What problems are you trying to solve through your products?

One angle you can pursue is that those with private student loans should own life insurance so their families aren't saddled with their student debt, should unexpected death occur. Plenty of articles you can include with your letter.

The folks that quote and take apps online sell a ton of business based primarily on the premium without any real discussion of need. Years ago, one of the most effective mailers for term insurance included rates for every age and the guys would simply take an application for the amount specified by the PI..
 
I don't doubt it.

However, one of the best ways to sell is to determine what problems your clients have and can be solved with life insurance or other financial services.

I think this may help. I'd even send this via mail and ask for it to be sent back and then you can create custom proposals based on each individual client.

http://fsonline.com/Simpler_Way.pdf
 
I don't doubt it.

However, one of the best ways to sell is to determine what problems your clients have and can be solved with life insurance or other financial services.

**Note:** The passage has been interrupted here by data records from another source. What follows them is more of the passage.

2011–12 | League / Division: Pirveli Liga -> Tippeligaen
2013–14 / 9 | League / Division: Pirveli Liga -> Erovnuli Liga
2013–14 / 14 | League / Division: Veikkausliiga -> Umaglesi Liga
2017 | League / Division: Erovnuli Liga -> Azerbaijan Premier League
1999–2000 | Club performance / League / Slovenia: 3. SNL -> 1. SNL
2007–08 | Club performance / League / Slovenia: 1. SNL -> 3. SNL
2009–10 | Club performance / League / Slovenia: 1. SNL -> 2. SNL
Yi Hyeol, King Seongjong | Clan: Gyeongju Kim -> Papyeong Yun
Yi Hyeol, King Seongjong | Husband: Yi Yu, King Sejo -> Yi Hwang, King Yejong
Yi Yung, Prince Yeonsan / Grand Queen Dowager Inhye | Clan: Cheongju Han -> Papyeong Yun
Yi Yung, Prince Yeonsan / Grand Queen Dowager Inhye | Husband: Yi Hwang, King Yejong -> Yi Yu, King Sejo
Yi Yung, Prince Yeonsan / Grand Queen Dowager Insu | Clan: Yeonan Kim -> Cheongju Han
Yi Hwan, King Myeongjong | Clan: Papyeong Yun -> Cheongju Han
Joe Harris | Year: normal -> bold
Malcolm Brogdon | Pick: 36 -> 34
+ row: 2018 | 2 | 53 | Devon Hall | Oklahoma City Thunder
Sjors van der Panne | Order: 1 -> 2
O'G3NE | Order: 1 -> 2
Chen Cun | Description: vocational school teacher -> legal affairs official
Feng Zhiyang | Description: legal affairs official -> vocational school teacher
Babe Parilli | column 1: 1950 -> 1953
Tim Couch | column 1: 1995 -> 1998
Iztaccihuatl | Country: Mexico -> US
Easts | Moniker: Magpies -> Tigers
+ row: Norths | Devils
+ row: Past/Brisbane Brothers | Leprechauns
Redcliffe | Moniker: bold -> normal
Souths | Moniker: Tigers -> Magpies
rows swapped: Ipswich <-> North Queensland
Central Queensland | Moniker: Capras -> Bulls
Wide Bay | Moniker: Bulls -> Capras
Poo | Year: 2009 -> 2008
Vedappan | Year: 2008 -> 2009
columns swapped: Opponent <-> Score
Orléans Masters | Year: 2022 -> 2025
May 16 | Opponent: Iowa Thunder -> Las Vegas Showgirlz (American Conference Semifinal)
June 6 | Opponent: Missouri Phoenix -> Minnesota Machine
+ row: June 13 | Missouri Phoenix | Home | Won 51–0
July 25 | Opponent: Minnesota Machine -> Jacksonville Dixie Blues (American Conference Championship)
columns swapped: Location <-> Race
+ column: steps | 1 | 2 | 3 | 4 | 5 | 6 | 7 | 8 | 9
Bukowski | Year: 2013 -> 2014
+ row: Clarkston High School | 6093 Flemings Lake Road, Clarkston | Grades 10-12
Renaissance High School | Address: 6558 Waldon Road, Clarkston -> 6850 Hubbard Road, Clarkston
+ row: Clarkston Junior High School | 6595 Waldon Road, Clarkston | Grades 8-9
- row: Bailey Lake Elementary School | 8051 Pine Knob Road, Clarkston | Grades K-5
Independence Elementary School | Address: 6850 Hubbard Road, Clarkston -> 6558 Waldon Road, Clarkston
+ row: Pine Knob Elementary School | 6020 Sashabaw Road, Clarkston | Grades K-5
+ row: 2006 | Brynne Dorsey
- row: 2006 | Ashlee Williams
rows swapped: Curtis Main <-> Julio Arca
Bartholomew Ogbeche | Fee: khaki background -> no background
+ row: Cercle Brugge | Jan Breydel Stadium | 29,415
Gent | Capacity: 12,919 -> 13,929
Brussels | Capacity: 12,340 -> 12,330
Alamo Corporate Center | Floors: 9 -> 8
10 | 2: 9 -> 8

I think this may help. I'd even send this via mail and ask for it to be sent back and then you can create custom proposals based on each individual client.

http://fsonline.com/Simpler_Way.pdf

Good planning tool. However, I think they are talking more about marketing.

Cheap, fast and easy = non med Term and SIWL. OK, cheap is relative. The problem is expensive, the solution is cheap.

----------

I realized that I didn't really ask the question well and responded to the point that you were trying to make that numbers are just numbers without meaning unless you can demonstrate the value that they have.

What I am trying to do is to show someone (mostly with some of our younger clients) that they can get life insurance to protect their loans for cars, homes, education in the case that something happens to them (actually to protect their family from having unsecured financial responsibly for them). Showing them how little a term or whole life could cost if they bought it now, I include a quote or letter that details that for them and can tailor it to the mortg or car loan, as it is in our system.

In your opinion, is it rude to include a quote that they didn't ask for? I am trying to show the value aspect of life insurance while they are still fairly young and relate it to why they want it. I am hoping that they respond to actual amounts and don't just shrug it off because they are "too young to think about life insurance"-I did at that age.

I hope that this makes more sense.

A zillion years ago I was brought into an Allstate office as the Life Specialist (a year and a half into the business, ha) all I did was mine the files and talked to the clients they bird dogged. Very easy. The commissions and split sucked.
 
Since they're targeting their book of business, client reviews are great marketing. And these can be sent in the mail too.
 
Since they're targeting their book of business, client reviews are great marketing. And these can be sent in the mail too.

I got the impression she is targeting the P&C's side of the book. If that is the case I doubt she will have enough trust built up to have people send all those personal details to a "stranger" cold and by mail.